> **About this exercise**:
Nothing is needed except the lines below that run from the one with "Time Will It" through the one with "Liberation Serif, serif", repeated exactly.

------ Input data ------

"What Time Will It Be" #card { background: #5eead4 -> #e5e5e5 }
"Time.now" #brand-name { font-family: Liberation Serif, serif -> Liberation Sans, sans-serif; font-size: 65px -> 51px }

------
------ Input data ------

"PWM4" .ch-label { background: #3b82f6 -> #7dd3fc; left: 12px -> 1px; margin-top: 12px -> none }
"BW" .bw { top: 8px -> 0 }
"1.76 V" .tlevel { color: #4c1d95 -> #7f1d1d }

------
------ Input data ------

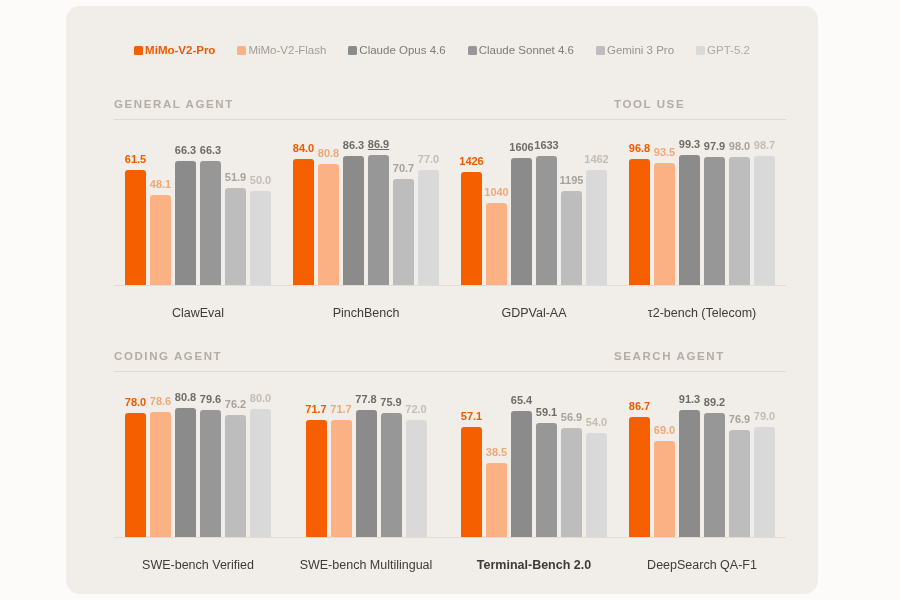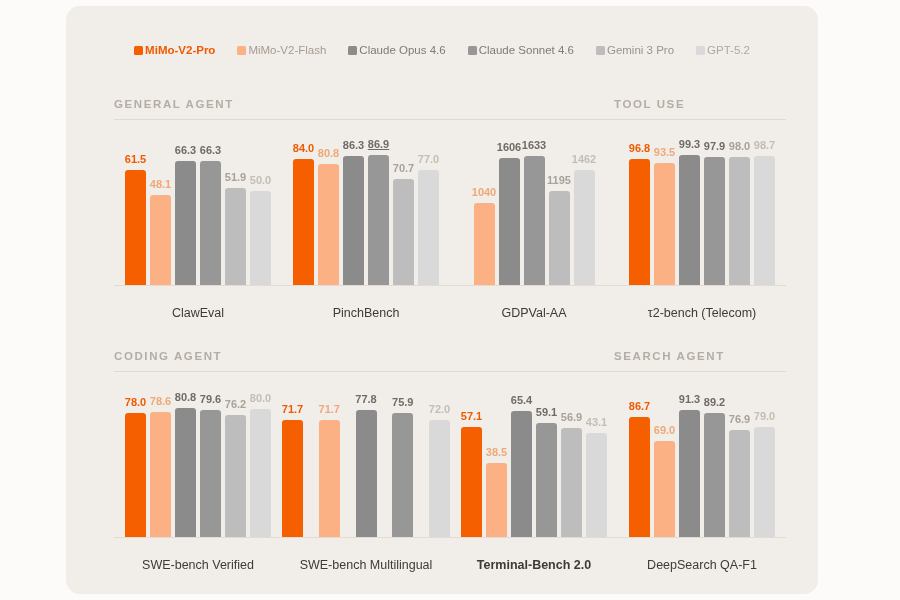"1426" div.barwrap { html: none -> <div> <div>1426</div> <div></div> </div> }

------

> **Response to this exercise**:
"What Time Will It Be" #card { background: #5eead4 -> #e5e5e5 }
"Time.now" #brand-name { font-family: Liberation Serif, serif -> Liberation Sans, sans-serif; font-size: 65px -> 51px }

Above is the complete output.